Quick highlights from yesterdays earnings announcement.
-$.13 EPS versus $.20 consensus estimate
-Revenues of $1.1 billion versus $1.16 billion consensus estimate.
-Reducing work force by 13% or 3,500 jobs.
-Corporate restructuring which will result in immediate charge of between $116-$165 million, leading to annualized savings of between $150-$200 million.
-Expecting to reduce prices to unload inventories in Q1, reducing margins.
Seems like a whole lot of bad news for one day. The stock responded by losing 7% almost immediately and ended up a half percent. Today the day after earnings GLW was up 8.81%. After miserably missing earnings GLW is up over 9% in two days.

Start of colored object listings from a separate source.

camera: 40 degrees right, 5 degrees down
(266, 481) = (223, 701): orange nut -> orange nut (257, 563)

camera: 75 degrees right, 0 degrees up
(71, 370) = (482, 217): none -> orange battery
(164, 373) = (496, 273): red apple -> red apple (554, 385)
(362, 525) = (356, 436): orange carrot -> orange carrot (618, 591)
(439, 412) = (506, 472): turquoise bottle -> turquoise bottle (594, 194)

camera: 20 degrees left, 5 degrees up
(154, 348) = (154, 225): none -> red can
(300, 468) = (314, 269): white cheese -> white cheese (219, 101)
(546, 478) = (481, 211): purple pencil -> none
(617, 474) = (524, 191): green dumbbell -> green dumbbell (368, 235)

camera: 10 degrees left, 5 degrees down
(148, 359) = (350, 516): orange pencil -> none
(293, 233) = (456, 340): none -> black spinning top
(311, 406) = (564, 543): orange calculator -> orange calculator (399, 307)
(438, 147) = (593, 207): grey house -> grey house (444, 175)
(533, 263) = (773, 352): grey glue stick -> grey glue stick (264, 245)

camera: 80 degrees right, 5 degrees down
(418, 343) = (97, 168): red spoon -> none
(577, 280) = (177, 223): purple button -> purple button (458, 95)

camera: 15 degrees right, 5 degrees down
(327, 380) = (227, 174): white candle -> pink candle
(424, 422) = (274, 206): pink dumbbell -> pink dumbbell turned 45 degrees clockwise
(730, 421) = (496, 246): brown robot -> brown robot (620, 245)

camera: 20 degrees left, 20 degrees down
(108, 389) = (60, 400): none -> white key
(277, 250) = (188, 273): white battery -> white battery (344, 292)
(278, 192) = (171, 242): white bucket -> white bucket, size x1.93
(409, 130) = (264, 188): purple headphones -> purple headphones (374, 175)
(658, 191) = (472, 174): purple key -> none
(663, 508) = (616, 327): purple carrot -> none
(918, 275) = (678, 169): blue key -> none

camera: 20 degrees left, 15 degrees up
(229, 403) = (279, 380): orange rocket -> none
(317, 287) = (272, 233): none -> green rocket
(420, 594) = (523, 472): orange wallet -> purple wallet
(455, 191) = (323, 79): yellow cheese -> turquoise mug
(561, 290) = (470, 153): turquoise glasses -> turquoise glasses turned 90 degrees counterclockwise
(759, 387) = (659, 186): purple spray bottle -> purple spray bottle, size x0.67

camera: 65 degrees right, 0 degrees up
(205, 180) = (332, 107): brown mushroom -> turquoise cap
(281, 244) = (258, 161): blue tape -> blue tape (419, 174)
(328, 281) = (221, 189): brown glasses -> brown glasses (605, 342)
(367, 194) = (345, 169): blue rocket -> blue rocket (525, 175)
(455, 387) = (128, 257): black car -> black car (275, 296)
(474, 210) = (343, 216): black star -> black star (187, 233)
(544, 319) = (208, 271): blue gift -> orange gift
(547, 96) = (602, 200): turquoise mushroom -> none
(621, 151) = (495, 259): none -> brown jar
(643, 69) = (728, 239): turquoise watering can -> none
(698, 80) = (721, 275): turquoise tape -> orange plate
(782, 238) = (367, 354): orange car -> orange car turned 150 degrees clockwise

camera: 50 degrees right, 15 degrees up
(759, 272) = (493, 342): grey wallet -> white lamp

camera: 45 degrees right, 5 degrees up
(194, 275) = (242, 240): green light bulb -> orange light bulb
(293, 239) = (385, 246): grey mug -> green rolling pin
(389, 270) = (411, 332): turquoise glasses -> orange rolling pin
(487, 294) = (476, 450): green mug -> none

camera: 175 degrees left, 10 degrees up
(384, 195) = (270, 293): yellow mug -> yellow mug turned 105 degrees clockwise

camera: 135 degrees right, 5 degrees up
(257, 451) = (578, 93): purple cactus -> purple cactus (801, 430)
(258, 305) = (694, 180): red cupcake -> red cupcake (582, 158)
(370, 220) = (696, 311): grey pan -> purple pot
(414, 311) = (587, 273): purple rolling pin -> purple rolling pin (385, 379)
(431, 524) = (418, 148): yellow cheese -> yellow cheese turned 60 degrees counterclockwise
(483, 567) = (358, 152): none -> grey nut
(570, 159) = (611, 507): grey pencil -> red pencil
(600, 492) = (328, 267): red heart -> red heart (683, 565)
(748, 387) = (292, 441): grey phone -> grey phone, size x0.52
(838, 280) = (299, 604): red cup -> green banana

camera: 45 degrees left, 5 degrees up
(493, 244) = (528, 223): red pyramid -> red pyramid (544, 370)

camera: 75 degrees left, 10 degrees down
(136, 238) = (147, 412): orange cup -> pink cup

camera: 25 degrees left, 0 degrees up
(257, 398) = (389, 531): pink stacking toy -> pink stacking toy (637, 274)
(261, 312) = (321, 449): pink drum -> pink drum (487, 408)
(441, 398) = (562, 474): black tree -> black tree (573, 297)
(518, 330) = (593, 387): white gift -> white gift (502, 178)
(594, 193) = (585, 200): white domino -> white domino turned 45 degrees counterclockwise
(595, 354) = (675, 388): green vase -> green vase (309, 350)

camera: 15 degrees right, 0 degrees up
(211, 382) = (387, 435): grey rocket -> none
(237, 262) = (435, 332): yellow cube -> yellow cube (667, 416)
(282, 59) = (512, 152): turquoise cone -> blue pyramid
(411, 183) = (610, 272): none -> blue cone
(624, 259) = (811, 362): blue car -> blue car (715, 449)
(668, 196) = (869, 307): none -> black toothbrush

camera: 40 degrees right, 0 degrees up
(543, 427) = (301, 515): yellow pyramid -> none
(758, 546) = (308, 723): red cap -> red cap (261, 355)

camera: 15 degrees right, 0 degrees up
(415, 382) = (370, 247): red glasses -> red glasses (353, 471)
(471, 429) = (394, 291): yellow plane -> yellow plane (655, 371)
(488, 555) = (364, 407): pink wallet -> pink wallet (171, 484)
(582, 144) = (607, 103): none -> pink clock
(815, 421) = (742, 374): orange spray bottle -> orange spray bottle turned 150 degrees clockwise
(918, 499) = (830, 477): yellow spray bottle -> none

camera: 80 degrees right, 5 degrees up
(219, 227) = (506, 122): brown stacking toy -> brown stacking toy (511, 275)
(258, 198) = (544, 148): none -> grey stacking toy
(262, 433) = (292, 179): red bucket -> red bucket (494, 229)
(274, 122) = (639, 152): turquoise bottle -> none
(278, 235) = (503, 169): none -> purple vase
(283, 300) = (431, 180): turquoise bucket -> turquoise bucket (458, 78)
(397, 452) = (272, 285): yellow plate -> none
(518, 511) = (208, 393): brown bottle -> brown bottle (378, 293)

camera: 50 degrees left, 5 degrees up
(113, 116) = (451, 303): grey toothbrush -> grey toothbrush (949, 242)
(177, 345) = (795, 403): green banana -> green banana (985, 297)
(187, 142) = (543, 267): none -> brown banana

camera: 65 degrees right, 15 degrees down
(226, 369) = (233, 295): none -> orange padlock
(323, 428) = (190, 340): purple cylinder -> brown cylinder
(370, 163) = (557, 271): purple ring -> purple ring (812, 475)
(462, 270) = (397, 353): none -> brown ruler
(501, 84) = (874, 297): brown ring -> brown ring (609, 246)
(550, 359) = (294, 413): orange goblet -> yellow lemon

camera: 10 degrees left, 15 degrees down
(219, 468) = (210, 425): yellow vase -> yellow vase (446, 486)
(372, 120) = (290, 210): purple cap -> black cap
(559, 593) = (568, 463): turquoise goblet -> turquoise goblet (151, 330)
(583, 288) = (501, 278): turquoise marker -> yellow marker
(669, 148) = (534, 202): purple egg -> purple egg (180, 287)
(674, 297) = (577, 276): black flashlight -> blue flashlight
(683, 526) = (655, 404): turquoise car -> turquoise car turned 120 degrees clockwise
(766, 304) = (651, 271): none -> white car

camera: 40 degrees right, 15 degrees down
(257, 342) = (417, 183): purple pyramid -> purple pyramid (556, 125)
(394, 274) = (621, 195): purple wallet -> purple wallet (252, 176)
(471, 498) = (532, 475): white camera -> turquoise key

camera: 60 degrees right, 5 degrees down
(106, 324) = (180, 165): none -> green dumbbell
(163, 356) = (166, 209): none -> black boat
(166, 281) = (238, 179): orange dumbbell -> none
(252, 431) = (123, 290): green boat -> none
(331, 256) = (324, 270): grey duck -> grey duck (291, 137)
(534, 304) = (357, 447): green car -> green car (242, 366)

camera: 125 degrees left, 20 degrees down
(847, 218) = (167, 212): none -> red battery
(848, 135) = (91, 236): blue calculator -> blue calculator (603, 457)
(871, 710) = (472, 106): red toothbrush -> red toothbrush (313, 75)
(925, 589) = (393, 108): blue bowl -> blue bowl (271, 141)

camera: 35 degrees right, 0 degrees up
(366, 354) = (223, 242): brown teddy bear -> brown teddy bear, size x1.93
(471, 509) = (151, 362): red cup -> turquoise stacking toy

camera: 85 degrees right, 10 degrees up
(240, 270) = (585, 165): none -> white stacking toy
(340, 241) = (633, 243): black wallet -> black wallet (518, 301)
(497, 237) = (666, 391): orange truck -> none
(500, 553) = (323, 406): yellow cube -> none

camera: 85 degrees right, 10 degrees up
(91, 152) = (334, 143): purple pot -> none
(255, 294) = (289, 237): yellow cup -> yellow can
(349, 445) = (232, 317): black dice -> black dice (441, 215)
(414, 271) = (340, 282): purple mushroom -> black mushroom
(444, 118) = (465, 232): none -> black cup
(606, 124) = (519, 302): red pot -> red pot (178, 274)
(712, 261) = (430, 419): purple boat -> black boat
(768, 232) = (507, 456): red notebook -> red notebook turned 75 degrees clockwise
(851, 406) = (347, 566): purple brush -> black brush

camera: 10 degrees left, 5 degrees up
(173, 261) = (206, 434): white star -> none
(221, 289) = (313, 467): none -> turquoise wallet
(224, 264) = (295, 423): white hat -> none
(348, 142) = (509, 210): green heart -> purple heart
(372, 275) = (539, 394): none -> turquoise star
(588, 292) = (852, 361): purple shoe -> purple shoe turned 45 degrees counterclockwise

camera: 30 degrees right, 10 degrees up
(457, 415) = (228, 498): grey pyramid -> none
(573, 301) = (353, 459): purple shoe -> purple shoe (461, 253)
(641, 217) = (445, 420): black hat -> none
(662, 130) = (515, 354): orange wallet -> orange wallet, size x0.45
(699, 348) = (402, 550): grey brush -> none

This really isn't surprising because of the deep discount it continues to trade at. Corning can miss earnings for the next few quarters and still be in good shape relative to our purchase price. The only concern of mine is the fact that guidance was really off. Even managements revised earnings weren't even close. Overall these earnings should have been expected due to the weak Q4 retail numbers which have been coming out.
Just wanted to touch on a few positives. First BMW has been pushing its new diesel cars. The claim is that these cars are more fuel efficient and produce less emissions. Corning produces a piece for catalytic converters in diesel engines which is becoming the standard in the industry. Hopefully this new type of car will help counter some lost revenues from weak truck sales. Another positive is at the end of December Emory University purchased Corning's new EPIC system which allows the mass testing of new drug compounds. The group is up 20.38% since the purchase in late November.